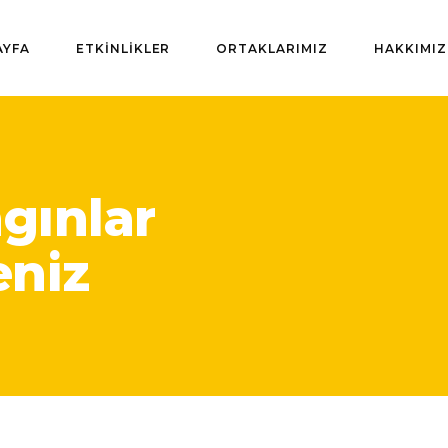
AYFA
ETKİNLİKLER
ORTAKLARIMIZ
HAKKIMI
ngınlar
eniz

> _Task item_
Return every line of text from the data above, character for character, and leave out the pictures.

> _Problem solution_
AYFA
ETKİNLİKLER
ORTAKLARIMIZ
HAKKIMI
ngınlar
eniz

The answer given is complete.